**Required work**
Do these statements agree with the piece on punk's 40th year: 1. It counts punk's fortieth year from a starting point of 1977. 2. It places NOFX and Rancid among the bands of 1977. 3. It holds that punk's origins matter more than its essence? Answer each yes or no and quote the words of the piece that decide it.

**Extract provided**
══════════════════════════════

This year is the 40th year of punk, if you take
your starting point as 1977, rather than 1976 or 1969, or even 1956.
Punk’s origins are less important, the essence is. The Sex
Pistols’ anger, The Clash’s passion, the Slits female revolution, the Saints and
Radio Birdman’s honest, upfront bad attitude, the Suburban Reptiles’
uncomfortable Auckland abrasiveness and Bad Brains’ fusion of hardcore punk and
roots reggae. These and many other bands shaped music in a way that still has
some authority today.
Punk was the kick up the backside music needed in the 1970s,
the swift sweep of the broom to prog, American MoR, cockrock and novelty guff
that permeated the airwaves and Top of the Pops at the time. Music had become
the mere background to lavish costume designs, puerility and daft dances as
style supplanted substance.
It wasn’t just angry; it was political: whether from 1977
(Pistols, Clash, Adverts) to its younger siblings (Crass, Dead Kennedys, The
Exploited), on through the ongoing revivalist acts such as NOFX and Rancid,
punk has been resolutely anarchist, socialist, feminist, reggae-loving,
anti-racist, eco-warrior, and opposed to conservatism. It’s the voice of the
disaffected.
And yet, four decades on, I feel a cold breeze feather my
skin as I think of what punk has become. What exactly does punk mean anymore?

══════════════════════════════

**Record extracts**
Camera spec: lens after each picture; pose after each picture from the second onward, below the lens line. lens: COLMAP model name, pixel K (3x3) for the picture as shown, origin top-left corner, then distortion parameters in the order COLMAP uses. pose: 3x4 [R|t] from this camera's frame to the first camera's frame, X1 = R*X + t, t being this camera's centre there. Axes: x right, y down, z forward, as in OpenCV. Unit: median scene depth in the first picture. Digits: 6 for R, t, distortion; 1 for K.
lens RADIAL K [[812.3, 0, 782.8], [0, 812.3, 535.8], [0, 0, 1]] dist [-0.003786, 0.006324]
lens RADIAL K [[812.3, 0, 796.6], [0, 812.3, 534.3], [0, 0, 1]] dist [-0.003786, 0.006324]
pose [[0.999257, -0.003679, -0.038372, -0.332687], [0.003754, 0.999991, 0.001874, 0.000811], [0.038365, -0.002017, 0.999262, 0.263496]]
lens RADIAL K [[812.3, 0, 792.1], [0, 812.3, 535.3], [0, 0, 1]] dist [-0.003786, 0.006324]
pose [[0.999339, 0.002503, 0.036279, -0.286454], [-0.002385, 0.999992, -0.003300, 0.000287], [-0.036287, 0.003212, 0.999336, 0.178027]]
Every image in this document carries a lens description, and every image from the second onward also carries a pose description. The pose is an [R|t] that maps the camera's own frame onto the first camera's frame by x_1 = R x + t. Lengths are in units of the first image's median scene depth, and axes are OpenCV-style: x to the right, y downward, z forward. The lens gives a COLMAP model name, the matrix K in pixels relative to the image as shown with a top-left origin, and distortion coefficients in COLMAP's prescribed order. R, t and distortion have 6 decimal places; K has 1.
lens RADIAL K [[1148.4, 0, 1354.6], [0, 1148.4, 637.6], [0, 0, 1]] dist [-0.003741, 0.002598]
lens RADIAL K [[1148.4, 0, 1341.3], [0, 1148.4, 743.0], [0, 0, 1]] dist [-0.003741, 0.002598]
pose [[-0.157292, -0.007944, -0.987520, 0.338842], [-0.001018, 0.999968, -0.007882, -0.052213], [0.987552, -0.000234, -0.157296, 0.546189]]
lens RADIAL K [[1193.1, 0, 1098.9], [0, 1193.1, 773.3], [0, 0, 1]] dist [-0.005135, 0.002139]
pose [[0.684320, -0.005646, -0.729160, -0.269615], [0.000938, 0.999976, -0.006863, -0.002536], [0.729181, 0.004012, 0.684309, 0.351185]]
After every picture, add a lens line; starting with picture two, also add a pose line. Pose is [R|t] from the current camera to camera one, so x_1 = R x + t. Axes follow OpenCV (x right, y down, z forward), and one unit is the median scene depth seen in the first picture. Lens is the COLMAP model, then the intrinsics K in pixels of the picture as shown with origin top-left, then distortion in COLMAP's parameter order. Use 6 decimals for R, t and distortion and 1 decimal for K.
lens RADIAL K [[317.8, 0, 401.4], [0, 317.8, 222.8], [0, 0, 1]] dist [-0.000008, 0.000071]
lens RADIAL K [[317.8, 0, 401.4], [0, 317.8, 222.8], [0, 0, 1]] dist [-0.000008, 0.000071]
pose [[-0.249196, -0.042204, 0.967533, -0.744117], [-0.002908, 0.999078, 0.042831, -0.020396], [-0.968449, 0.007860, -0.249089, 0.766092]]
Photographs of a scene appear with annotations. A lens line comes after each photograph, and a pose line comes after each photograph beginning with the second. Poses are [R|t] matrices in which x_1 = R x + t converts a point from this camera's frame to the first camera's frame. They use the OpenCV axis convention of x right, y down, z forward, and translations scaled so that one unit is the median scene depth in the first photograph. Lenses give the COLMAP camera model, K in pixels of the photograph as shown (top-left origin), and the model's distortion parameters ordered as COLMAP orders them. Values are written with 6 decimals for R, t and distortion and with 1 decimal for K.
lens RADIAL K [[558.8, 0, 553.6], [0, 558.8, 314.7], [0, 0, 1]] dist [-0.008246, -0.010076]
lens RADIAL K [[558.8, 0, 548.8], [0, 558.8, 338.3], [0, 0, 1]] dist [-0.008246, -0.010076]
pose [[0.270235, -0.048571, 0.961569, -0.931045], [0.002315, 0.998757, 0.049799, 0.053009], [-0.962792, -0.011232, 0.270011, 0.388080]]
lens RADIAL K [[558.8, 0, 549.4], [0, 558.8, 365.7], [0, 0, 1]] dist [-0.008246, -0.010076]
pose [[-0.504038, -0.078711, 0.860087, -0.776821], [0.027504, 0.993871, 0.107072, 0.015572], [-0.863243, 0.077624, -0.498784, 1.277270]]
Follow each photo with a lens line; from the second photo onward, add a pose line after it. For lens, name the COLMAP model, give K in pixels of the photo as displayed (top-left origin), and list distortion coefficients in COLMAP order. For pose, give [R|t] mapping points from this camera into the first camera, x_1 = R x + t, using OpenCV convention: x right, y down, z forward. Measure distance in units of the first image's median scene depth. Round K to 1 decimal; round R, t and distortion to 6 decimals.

══════════════════════════════

**Exercise result**
1. Yes: "if you take your starting point as 1977"
2. No: "the ongoing revivalist acts such as NOFX and Rancid"
3. No: "Punk’s origins are less important, the essence is."